Nicaragua is considering embracing Russian Mir bank cards for international trade transactions in an effort to circumvent US sanctions.
Mir is a Russian payment system independent of the one used by the Society for Worldwide Interbank Financial Telecommunications (SWIFT).
The US and its allies used SWIFT’s payment infrastructure to impose sanctions on Russian banks following the country’s invasion of Ukraine. The system was also used to sanction Nicaragua after Daniel Ortega’s presidential victory came under sharp scrutiny. The sanctions restrict the operations of the Nicaraguan central bank and national commercial banks, in addition to curbing the business operations of errant companies and individuals in other countries.
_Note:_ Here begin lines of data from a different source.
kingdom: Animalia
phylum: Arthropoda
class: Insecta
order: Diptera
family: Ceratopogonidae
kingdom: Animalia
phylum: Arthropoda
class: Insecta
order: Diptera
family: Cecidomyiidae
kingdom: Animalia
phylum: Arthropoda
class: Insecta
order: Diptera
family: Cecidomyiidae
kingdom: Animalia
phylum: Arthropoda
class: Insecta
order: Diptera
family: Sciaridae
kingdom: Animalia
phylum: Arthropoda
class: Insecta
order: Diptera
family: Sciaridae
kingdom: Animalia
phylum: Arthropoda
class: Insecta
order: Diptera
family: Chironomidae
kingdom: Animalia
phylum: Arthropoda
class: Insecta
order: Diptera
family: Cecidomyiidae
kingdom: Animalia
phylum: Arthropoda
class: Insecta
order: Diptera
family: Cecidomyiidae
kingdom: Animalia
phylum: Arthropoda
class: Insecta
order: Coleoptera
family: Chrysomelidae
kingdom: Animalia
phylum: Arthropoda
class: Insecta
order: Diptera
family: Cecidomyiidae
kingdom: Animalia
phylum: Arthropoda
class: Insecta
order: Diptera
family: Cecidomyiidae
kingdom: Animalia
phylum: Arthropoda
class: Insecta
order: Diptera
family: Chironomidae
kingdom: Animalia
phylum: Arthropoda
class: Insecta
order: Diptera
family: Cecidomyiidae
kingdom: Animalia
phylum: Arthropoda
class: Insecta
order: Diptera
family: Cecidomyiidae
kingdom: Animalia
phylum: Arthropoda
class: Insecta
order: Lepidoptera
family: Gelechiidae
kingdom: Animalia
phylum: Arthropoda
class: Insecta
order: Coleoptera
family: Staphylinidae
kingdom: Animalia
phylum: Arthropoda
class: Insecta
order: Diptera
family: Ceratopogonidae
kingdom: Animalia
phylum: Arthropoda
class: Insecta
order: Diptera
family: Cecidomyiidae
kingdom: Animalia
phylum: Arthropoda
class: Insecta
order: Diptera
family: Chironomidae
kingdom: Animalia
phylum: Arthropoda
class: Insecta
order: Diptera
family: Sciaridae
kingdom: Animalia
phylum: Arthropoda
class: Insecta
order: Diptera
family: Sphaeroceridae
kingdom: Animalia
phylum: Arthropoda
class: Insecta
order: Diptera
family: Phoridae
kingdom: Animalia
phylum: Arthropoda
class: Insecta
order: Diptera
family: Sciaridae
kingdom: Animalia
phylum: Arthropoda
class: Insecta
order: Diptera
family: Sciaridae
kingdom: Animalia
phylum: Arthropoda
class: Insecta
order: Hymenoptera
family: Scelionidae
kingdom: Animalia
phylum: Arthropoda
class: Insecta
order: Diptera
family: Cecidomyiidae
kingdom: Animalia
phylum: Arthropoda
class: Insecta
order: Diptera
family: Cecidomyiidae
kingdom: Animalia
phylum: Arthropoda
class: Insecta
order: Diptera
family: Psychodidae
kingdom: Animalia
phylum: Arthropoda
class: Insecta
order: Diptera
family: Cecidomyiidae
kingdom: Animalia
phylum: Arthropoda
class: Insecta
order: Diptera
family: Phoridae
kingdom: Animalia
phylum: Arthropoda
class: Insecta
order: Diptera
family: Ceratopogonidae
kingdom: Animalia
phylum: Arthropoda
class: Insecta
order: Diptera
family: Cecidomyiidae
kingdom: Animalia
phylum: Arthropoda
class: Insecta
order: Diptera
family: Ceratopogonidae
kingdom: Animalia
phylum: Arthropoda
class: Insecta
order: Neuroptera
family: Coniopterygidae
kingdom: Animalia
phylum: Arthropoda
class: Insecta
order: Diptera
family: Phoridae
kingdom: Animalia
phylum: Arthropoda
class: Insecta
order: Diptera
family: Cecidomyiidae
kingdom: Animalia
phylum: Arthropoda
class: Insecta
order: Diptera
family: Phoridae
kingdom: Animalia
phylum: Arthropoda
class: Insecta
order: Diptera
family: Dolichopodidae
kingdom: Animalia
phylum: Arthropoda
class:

Nicaragua’s Finance Minister Ivan Acosta Montalvan told a Russian Youtube channel that the country is seriously considering introducing Mir.
“We are already considering the Russian Mir payment system, which would allow us to move away from the US dollar,” Montalvan stated.
Ortega’s trade advisor, Laureano Facundo Ortega Murillo, stated during a recent Russia-Latin America Business Dialogue that Nicaragua is studying the adoption of the payment system in Cuba and plans to follow suit.
Mir cards began to be accepted in Cuba in March of this year, with people increasingly using them at local ATMs to withdraw cash.
Russian banks have already issued more than 129 million Mir cards since 2014. The cards are used in several countries, including Venezuela, Turkey, Vietnam, Armenia, South Korea, Uzbekistan and Belarus.